As Chuck mentioned in yesterday’s post, we arrived with an empty freezer and refrigerator, so were forced – I say forced – to find somewhere for lunch. Joe, our campground owner/host, recommended a local place for barbeque. He said his favorite place was Broad Street Barbeque in Kingsport but told us that the place was small and not fancy but had good food. In unison we replied – “Sounds like our kind of place.”
Joe was right on all counts. The restaurant had seating for about 75. You order your meal at the front counter, find a seat, and when the food is ready the one and only server calls your name, you wave your arm in the air, and she brings your food.
And what food it was. I was trying to decide between pulled pork or ribs when I saw that the lunch special was a sampler platter – a large serving of pulled pork, a large serving of pulled chicken, two ribs, two sides, and a slice of Texas toast. My decision was made (and so was Chuck’s).
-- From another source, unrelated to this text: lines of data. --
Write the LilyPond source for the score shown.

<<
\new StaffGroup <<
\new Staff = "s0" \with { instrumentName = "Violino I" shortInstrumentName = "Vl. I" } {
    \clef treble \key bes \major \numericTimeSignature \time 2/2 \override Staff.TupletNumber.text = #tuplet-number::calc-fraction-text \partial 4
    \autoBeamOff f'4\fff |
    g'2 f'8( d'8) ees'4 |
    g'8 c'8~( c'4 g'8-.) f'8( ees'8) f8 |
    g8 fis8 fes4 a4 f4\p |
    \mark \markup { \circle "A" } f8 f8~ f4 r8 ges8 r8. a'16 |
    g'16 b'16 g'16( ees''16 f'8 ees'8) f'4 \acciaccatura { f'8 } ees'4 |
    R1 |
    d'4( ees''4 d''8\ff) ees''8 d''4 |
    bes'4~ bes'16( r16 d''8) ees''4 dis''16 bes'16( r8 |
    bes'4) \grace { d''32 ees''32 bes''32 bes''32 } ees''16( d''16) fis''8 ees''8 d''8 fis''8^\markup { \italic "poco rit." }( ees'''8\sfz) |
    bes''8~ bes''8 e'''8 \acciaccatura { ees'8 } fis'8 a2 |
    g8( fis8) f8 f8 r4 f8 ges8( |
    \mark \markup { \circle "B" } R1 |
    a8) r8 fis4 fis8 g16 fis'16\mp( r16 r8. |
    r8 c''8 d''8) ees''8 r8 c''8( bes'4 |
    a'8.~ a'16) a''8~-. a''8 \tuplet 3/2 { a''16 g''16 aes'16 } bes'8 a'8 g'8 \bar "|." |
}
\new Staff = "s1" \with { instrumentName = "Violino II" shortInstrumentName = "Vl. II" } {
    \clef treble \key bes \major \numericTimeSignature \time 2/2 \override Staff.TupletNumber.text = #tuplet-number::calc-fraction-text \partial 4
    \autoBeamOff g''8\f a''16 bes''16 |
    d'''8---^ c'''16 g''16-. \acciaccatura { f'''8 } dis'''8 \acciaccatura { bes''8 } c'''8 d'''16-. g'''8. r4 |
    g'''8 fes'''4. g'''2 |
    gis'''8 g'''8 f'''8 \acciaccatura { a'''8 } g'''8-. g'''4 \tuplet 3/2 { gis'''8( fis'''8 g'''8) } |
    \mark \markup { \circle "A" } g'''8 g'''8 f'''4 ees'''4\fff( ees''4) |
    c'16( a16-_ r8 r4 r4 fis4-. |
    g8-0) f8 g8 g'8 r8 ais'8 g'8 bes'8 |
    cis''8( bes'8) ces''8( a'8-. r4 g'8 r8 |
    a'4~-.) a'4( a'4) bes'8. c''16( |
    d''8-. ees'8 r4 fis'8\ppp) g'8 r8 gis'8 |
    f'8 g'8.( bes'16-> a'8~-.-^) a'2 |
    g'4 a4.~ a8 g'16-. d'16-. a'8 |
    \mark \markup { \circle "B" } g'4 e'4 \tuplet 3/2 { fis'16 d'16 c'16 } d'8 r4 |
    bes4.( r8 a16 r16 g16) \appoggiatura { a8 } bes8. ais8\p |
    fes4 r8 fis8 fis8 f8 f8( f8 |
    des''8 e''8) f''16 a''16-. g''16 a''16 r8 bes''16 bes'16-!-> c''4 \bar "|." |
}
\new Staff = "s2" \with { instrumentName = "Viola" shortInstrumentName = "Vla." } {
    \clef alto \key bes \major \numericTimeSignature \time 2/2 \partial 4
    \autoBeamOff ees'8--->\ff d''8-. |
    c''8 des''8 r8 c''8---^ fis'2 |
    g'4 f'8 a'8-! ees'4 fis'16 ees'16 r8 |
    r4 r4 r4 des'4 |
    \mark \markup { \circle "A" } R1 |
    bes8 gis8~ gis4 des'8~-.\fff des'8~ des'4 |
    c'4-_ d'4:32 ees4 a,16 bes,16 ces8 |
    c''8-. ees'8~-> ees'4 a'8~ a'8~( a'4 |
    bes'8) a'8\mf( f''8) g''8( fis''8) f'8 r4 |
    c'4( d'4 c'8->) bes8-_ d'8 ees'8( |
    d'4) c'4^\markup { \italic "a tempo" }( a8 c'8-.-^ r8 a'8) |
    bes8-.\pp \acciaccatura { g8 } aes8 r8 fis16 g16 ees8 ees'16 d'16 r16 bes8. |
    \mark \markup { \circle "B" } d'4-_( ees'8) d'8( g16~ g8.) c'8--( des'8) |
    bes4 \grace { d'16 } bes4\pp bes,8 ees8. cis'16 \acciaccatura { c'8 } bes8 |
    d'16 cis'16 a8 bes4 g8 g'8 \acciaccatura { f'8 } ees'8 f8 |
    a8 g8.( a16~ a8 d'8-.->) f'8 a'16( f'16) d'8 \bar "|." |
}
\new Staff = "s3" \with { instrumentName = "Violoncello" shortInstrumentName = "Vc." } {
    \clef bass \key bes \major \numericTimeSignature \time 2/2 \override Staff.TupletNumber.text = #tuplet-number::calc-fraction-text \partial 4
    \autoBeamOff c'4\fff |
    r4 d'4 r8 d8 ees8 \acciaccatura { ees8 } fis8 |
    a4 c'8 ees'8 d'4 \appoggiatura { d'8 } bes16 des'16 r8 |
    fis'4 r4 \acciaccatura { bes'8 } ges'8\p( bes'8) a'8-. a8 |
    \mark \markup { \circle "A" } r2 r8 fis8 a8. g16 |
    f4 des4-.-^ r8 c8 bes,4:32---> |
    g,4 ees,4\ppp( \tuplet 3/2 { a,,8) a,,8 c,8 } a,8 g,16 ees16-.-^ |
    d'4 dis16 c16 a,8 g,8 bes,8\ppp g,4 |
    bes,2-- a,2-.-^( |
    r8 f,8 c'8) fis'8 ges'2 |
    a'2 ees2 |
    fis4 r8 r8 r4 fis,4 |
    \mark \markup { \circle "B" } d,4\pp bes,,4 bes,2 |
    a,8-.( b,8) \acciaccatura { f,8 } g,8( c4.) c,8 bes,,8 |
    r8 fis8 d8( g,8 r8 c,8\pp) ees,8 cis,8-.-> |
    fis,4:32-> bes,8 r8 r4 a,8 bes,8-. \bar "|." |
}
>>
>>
From a list of sides that included creamy slaw, Steve’s slaw (?), green beans, fries, baked beans, chips, potato salad, and macaroni salad, I chose the creamy slaw and beans and Chuck (whose order is shown to the right) the potato salad and beans.
All three meats were excellent – just enough smoke flavor without reaching the harsh, almost bitter, stage. The ribs had a light coating of sauce and were virtually fat free and the meat fell from the bones. On the table was our choice of three sauces – North Caroline vinegar/hot pepper, a sweet tomato, and the house “signature” sauce. As many times as I’ve tried North Carolina sauces, I’ve never found one I liked. And, since I don’t like overly sweet barbecue, I stuck with the house sauce which had a good balance of sweet and tart. I keep raving over baked beans and, again, these were delicious. The sauce had a little more vinegar tang than we found 100 miles north but excellent anyway. I tasted Chuck’s potato salad, and it contained a good quantity of egg – a plus for Chuck and me. And my creamy slaw was delicious.
We agreed that – except for Natural Born Grillers – this was the best barbeque so far and warrants a 4.5 Addie rating. I still have two small containers of NBG’s spicy barbeque sauce in the freezer and we plan to stop at Broad Street Barbeque for some take-out pulled pork to eat at home with the sauce. Only really good barbeque deserves this sauce.
Today was a day for reading brochures, barbecuing chicken, and waiting for the repairman. We had a little time, so Kate took to the grill with the result being some of the juiciest, tastiest chicken imaginable.
(We will forgo a full Addie report for this meal which included a helping of Kate's superb three bean salad and some flavorful rice pilaf. I was so eager to begin eating that I forgot to photograph the servings.)
Now about the repairman. I had a little encounter with an RV-eating tree. As we drove into our campsite at the last campground, I had to make a left turn down the row and a right turn into the second spot in the row. While I was focused on driving into the site, I neglected to see that I had not swung far enough to the right before making my left turn. So, the tree caught the metal strip covering the awning that, when extended, covered one of the slide outs. (When the slide out is extended it prevents debris from staying on the slide and possibly being pulled into the interior of the RV when the slide out is retracted.)
FORTUNATELY, there was no damage to the awning or slide out, so it just involved sliding the cover into the edge of the awning and the base on the side of the RV. Then came the repairman's request for help. This also meant that I had to climb onto the roof of the RV to hold one end of the 13' metal cover while the repairman slid the cover along the strips on the awning and the wall of the RV to secure the awning. I must have been quite a sight crawling on the roof (rather than walking on it) and very, very cautiously backing up to the ladder and slowly taking those first couple of steps down the ladder.
UNFORTUNATELY, no photographs of this adventure can be found. They were mysteriously lost. This matter is being investigated.